Fiche pratique

Règlement du loyer par le locataire

Vérifié le 09 février 2018 - Direction de l'information légale et administrative (Premier ministre)

Le locataire est tenu de payer son loyer et ses charges en temps et en heure.

Le locataire doit payer le loyer et les charges à la date convenue dans le bail pendant toute la durée de la location.

À ce titre :

  Attention :

le non-paiement ou le paiement partiel du loyer et des charges peut être une cause de résiliation du bail et d'expulsion, sauf s'il résulte du non-versement des aides au logement pour cause de logement non décent.

Le bailleur peut réviser le loyer d'un logement privé 1 fois par an à la condition qu'une clause inscrite dans le bail le prévoit.

La date de révision est celle indiquée dans le bail. À défaut, il faut alors tenir compte de la date de la signature du bail.

Toutefois, le bailleur perd la possibilité de réviser le loyer s'il n'en fait pas la demande au locataire dans l'année suivant la date de révision. S'il fait sa demande dans les temps, la révision prend effet à partir de la date de sa demande.

  À noter :

si le bail d'un logement privé ne contient pas de clause de révision, le montant du loyer reste le même durant toute la durée du bail.

Départ décidé par le locataire

Le locataire reste tenu au paiement du loyer et des charges pendant toute la période de préavis. Sauf si, avec accord du bailleur, le logement est occupé par un autre locataire avant la fin du préavis.

Congé donné par le bailleur

Le locataire n'est redevable du loyer et des charges que pour le temps pendant lequel il a réellement occupé les lieux pendant le délai de préavis.

En pratique, le paiement du loyer est le plus souvent mensuel. Si tel n'est pas le cas, le locataire peut l'exiger.

Le locataire peut par ailleurs régler son loyer par tout moyen (chèque, virement ou espèces jusqu'à 1 000 €).

En revanche, le bailleur n'a pas le droit d'imposer le prélèvement automatique comme mode de paiement du loyer.

Par ailleurs, il est interdit au propriétaire de prélever ou faire prélever directement les loyers sur le salaire du locataire même avec son accord.
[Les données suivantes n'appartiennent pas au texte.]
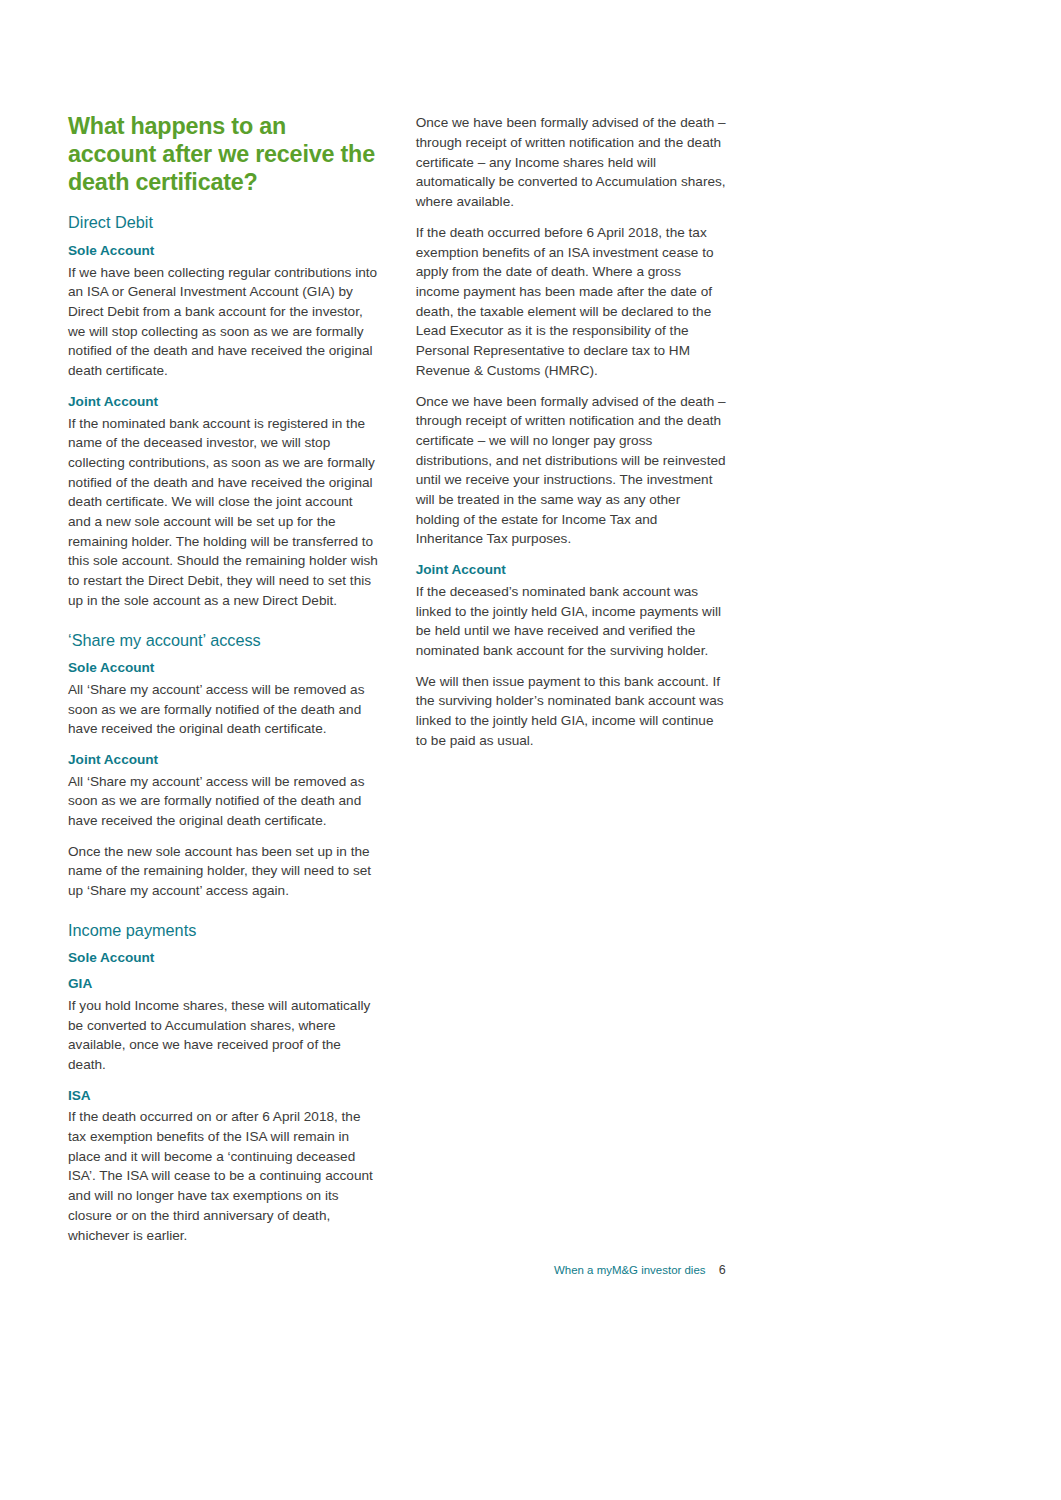What happens to an account after we receive the death certificate?
Direct Debit
Sole Account
If we have been collecting regular contributions into an ISA or General Investment Account (GIA) by Direct Debit from a bank account for the investor, we will stop collecting as soon as we are formally notified of the death and have received the original death certificate.
Joint Account
If the nominated bank account is registered in the name of the deceased investor, we will stop collecting contributions, as soon as we are formally notified of the death and have received the original death certificate. We will close the joint account and a new sole account will be set up for the remaining holder. The holding will be transferred to this sole account. Should the remaining holder wish to restart the Direct Debit, they will need to set this up in the sole account as a new Direct Debit.
‘Share my account’ access
Sole Account
All ‘Share my account’ access will be removed as soon as we are formally notified of the death and have received the original death certificate.
Joint Account
All ‘Share my account’ access will be removed as soon as we are formally notified of the death and have received the original death certificate.
Once the new sole account has been set up in the name of the remaining holder, they will need to set up ‘Share my account’ access again.
Income payments
Sole Account
GIA
If you hold Income shares, these will automatically be converted to Accumulation shares, where available, once we have received proof of the death.
ISA
If the death occurred on or after 6 April 2018, the tax exemption benefits of the ISA will remain in place and it will become a ‘continuing deceased ISA’. The ISA will cease to be a continuing account and will no longer have tax exemptions on its closure or on the third anniversary of death, whichever is earlier.
Once we have been formally advised of the death – through receipt of written notification and the death certificate – any Income shares held will automatically be converted to Accumulation shares, where available.
If the death occurred before 6 April 2018, the tax exemption benefits of an ISA investment cease to apply from the date of death. Where a gross income payment has been made after the date of death, the taxable element will be declared to the Lead Executor as it is the responsibility of the Personal Representative to declare tax to HM Revenue & Customs (HMRC).
Once we have been formally advised of the death – through receipt of written notification and the death certificate – we will no longer pay gross distributions, and net distributions will be reinvested until we receive your instructions. The investment will be treated in the same way as any other holding of the estate for Income Tax and Inheritance Tax purposes.
Joint Account
If the deceased’s nominated bank account was linked to the jointly held GIA, income payments will be held until we have received and verified the nominated bank account for the surviving holder.
We will then issue payment to this bank account. If the surviving holder’s nominated bank account was linked to the jointly held GIA, income will continue to be paid as usual.
When a myM&G investor dies 6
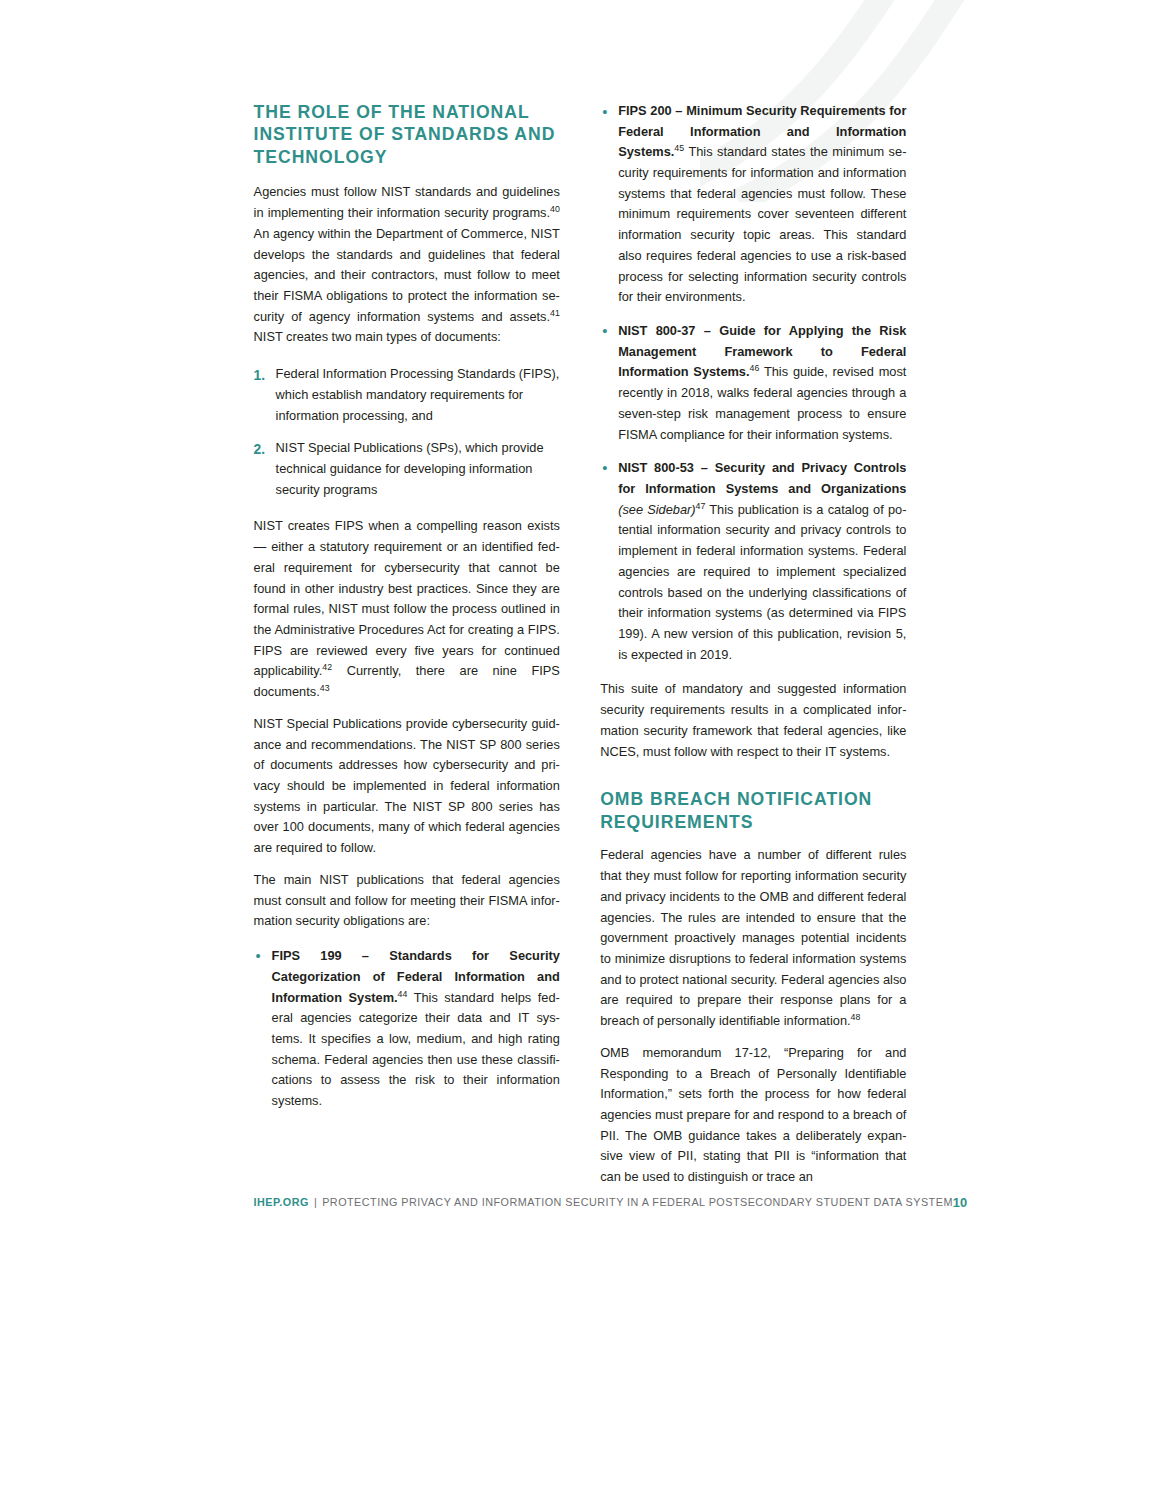The Role of the National Institute of Standards and Technology
Agencies must follow NIST standards and guidelines in implementing their information security programs.40 An agency within the Department of Commerce, NIST develops the standards and guidelines that federal agencies, and their contractors, must follow to meet their FISMA obligations to protect the information security of agency information systems and assets.41 NIST creates two main types of documents:
Federal Information Processing Standards (FIPS), which establish mandatory requirements for information processing, and
NIST Special Publications (SPs), which provide technical guidance for developing information security programs
NIST creates FIPS when a compelling reason exists — either a statutory requirement or an identified federal requirement for cybersecurity that cannot be found in other industry best practices. Since they are formal rules, NIST must follow the process outlined in the Administrative Procedures Act for creating a FIPS. FIPS are reviewed every five years for continued applicability.42 Currently, there are nine FIPS documents.43
NIST Special Publications provide cybersecurity guidance and recommendations. The NIST SP 800 series of documents addresses how cybersecurity and privacy should be implemented in federal information systems in particular. The NIST SP 800 series has over 100 documents, many of which federal agencies are required to follow.
The main NIST publications that federal agencies must consult and follow for meeting their FISMA information security obligations are:
FIPS 199 – Standards for Security Categorization of Federal Information and Information System.44 This standard helps federal agencies categorize their data and IT systems. It specifies a low, medium, and high rating schema. Federal agencies then use these classifications to assess the risk to their information systems.
FIPS 200 – Minimum Security Requirements for Federal Information and Information Systems.45 This standard states the minimum security requirements for information and information systems that federal agencies must follow. These minimum requirements cover seventeen different information security topic areas. This standard also requires federal agencies to use a risk-based process for selecting information security controls for their environments.
NIST 800-37 – Guide for Applying the Risk Management Framework to Federal Information Systems.46 This guide, revised most recently in 2018, walks federal agencies through a seven-step risk management process to ensure FISMA compliance for their information systems.
NIST 800-53 – Security and Privacy Controls for Information Systems and Organizations (see Sidebar)47 This publication is a catalog of potential information security and privacy controls to implement in federal information systems. Federal agencies are required to implement specialized controls based on the underlying classifications of their information systems (as determined via FIPS 199). A new version of this publication, revision 5, is expected in 2019.
This suite of mandatory and suggested information security requirements results in a complicated information security framework that federal agencies, like NCES, must follow with respect to their IT systems.
OMB Breach Notification Requirements
Federal agencies have a number of different rules that they must follow for reporting information security and privacy incidents to the OMB and different federal agencies. The rules are intended to ensure that the government proactively manages potential incidents to minimize disruptions to federal information systems and to protect national security. Federal agencies also are required to prepare their response plans for a breach of personally identifiable information.48
OMB memorandum 17-12, “Preparing for and Responding to a Breach of Personally Identifiable Information,” sets forth the process for how federal agencies must prepare for and respond to a breach of PII. The OMB guidance takes a deliberately expansive view of PII, stating that PII is “information that can be used to distinguish or trace an
IHEP.ORG|Protecting Privacy and Information Security in a Federal Postsecondary Student Data System
10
Le bailleur a un certain délai pour réclamer le paiement de ses dettes (loyers et charges). Ce délai varie selon la date à laquelle le loyer et/ou les charges auraient du être payées.

Arriéré dû depuis le 27 mars 2014

Le bailleur peut réclamer tout arriéré de charges ou de loyers dû après le 27 mars 2014 pendant 3 ans.

Par exemple, une dette de loyer datant de juillet 2015 peut être exigée jusqu'en juillet 2018.

  À noter :

cette règle s'applique également au locataire qui a payé trop de charges et souhaite se faire rembourser le trop versé.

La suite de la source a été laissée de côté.